3.     Les dangers du soutien extérieur: L'une des questions qui doit préoccuper tout candidat présidentiel est de savoir s’il faut aller à la recherche du soutien d'une puissance étrangère pour ses ambitions. J'ai conclu que l’une des erreurs colossales que tout candidat à la présidentielle peut faire est de demander l'appui d'une puissance étrangère. Je crois que ceux qui cherchent un tel soutien sont des candidats faibles qui n’ont pas de message susceptible de galvaniser un soutien populaire au Cameroun. Une fois qu’une puissance étrangère vous donne ce soutien, vous avez hypothéqué d’avance la souveraineté du pays. Par conséquent, j'ai décidé de limiter ma campagne présidentielle au Cameroun et je n’envisage aucune visite auprès d’une capitale européenne ou américaine en vue de solliciter leur soutien.    

 

4. Trop jeune pour exercer le pouvoir global: Il y a actuellement une nouvelle tendance dans de nombreux pays de l'occident selon laquelle des jeunes hommes dans le début de la quarantaine s'élèvent pour atteindre l'apogée du pouvoir politique dans leur pays. L'avènement de l'internet et autres média électroniques ont permis à toute personne avec des compétences  techniques  et de communication de tirer profit de la puissance de l'internet pour se catapulter au pouvoir.    Cependant, c'est seulement quand ils arrivent au sommet de la pyramide politique qu'ils découvrent la véritable portée mondiale du pouvoir que leur confère leur constitution.

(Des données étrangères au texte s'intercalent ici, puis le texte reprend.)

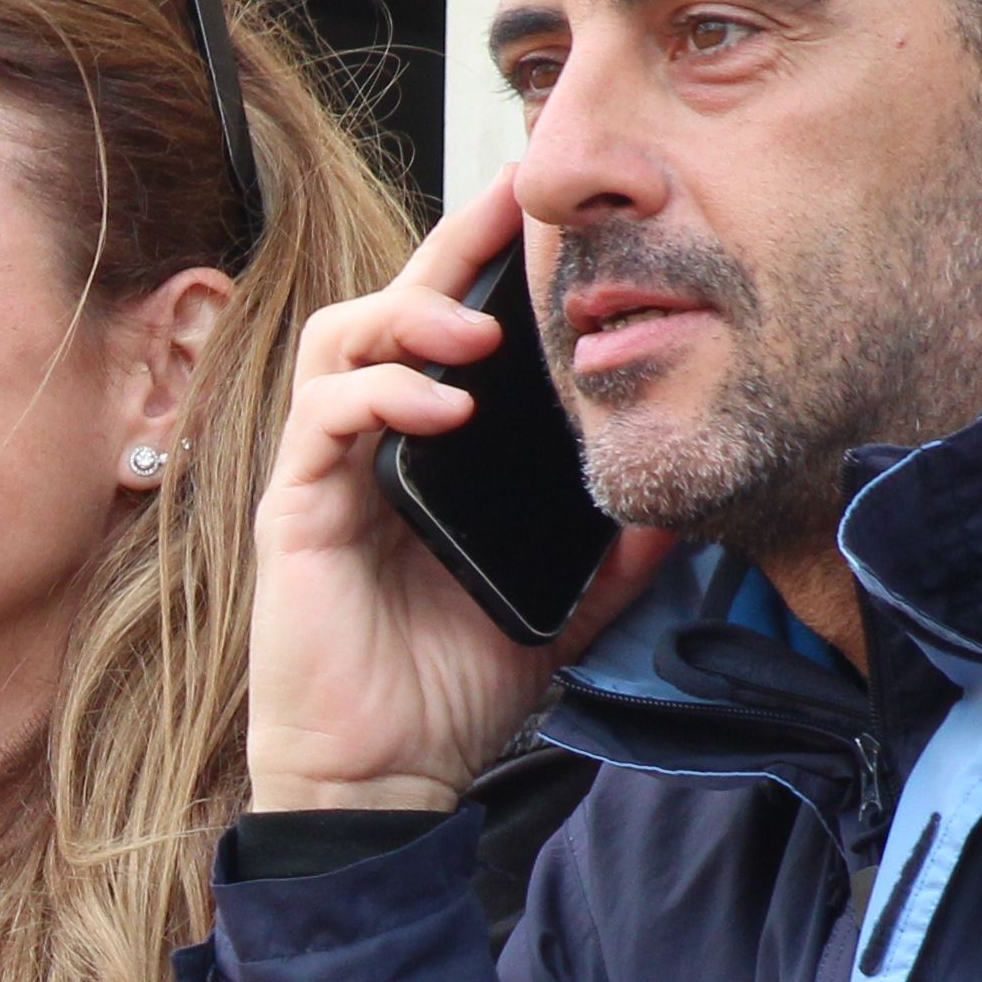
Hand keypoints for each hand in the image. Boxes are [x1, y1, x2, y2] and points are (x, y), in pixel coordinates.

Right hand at [250, 172, 673, 815]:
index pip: (451, 332)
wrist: (387, 778)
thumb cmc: (453, 691)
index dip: (489, 265)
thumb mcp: (566, 604)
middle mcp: (368, 446)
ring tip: (479, 334)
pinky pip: (324, 417)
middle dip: (452, 248)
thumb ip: (618, 552)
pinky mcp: (293, 508)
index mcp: (428, 454)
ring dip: (410, 319)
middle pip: (394, 307)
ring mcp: (324, 471)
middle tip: (515, 204)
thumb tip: (688, 501)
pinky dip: (382, 395)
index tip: (549, 213)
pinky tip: (442, 410)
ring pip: (343, 339)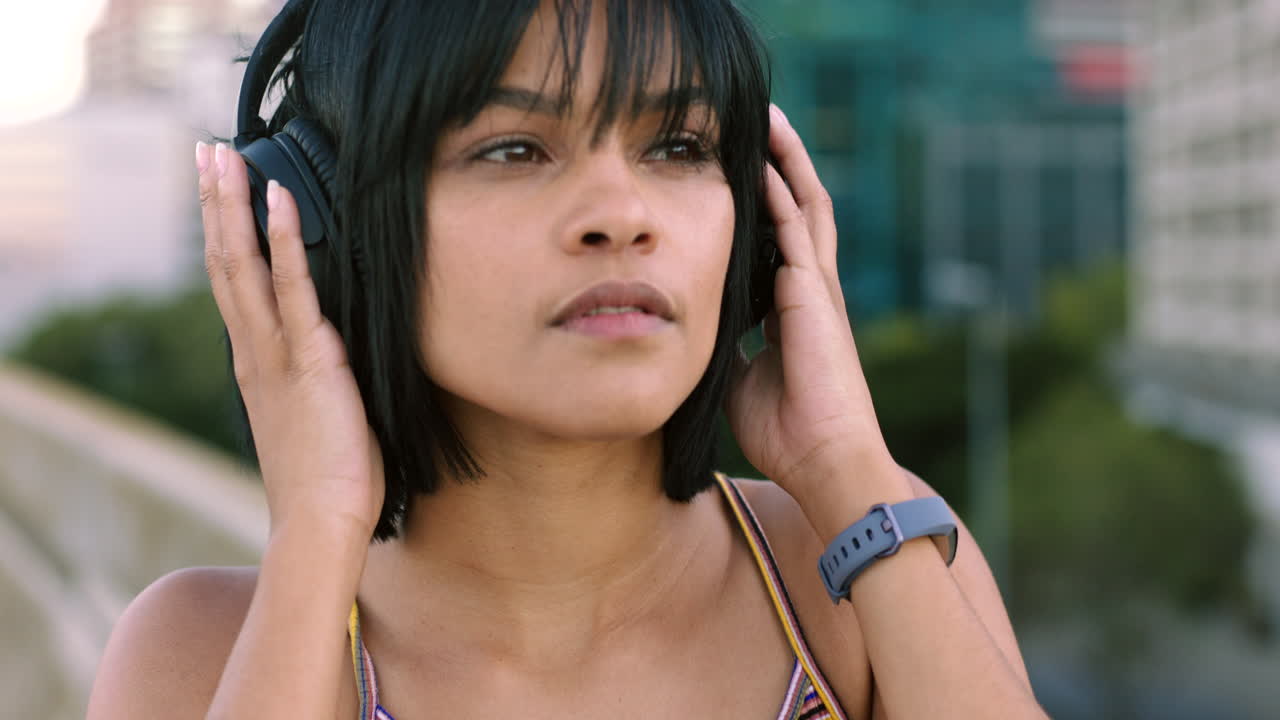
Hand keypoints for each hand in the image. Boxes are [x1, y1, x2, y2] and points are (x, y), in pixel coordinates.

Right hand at [197, 142, 383, 541]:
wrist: (321, 525)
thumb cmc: (327, 481)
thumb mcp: (313, 417)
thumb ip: (311, 379)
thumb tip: (328, 355)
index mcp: (256, 363)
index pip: (233, 283)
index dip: (224, 232)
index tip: (219, 188)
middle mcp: (255, 351)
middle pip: (225, 261)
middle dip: (215, 203)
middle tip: (206, 150)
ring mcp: (277, 354)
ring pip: (243, 265)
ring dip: (234, 204)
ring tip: (224, 153)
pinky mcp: (312, 361)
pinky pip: (295, 289)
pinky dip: (285, 241)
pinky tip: (280, 199)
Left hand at [723, 106, 904, 510]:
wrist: (824, 461)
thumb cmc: (785, 431)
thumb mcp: (739, 380)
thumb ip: (725, 347)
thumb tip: (696, 332)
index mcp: (792, 309)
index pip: (777, 241)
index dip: (762, 204)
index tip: (737, 173)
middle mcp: (809, 290)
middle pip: (798, 209)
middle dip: (780, 164)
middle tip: (759, 121)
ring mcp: (817, 290)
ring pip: (806, 207)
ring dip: (788, 161)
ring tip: (770, 119)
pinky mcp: (816, 297)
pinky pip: (798, 234)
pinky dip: (782, 196)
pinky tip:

Mon souci est qu'ils n'ont pas vécu assez longtemps pour comprendre la véritable signification de ce pouvoir à portée mondiale et la façon dont son exercice affecte la vie humaine dans des endroits qu'ils n’avaient jamais imaginés quand ils cherchaient le pouvoir. Ma préoccupation s’applique dans le domaine de la politique comme celui des media (cf. Wikileaks)

 

Mon conseil à la nouvelle génération de dirigeants politiques qui exercent un pouvoir à portée mondiale est le suivant : tous les problèmes politiques ont, comme une pièce de monnaie, au moins deux faces qui font partie d'une même pièce. L'approche unilatérale, tendant à représenter des problèmes comme une pièce de monnaie à une seule face, conduit toujours vers un abysse. Il y a des problèmes encore plus complexes dans le monde qui ont autant de faces qu’un dé à six faces. Par conséquent, tout le temps qui est consacré à étudier chaque face d'une pièce de monnaie n'est jamais du temps gaspillé. À moins que ces jeunes dirigeants qui exercent un pouvoir à portée mondiale tiennent compte de cet avis d'un obscur candidat à la présidentielle du Cameroun, l'aiguille de l’horloge nucléaire peut être plus proche de minuit qu’on ne le pense.

 

 

Dr. Nfor N Susungi, candidat aux élections présidentielles en 2011.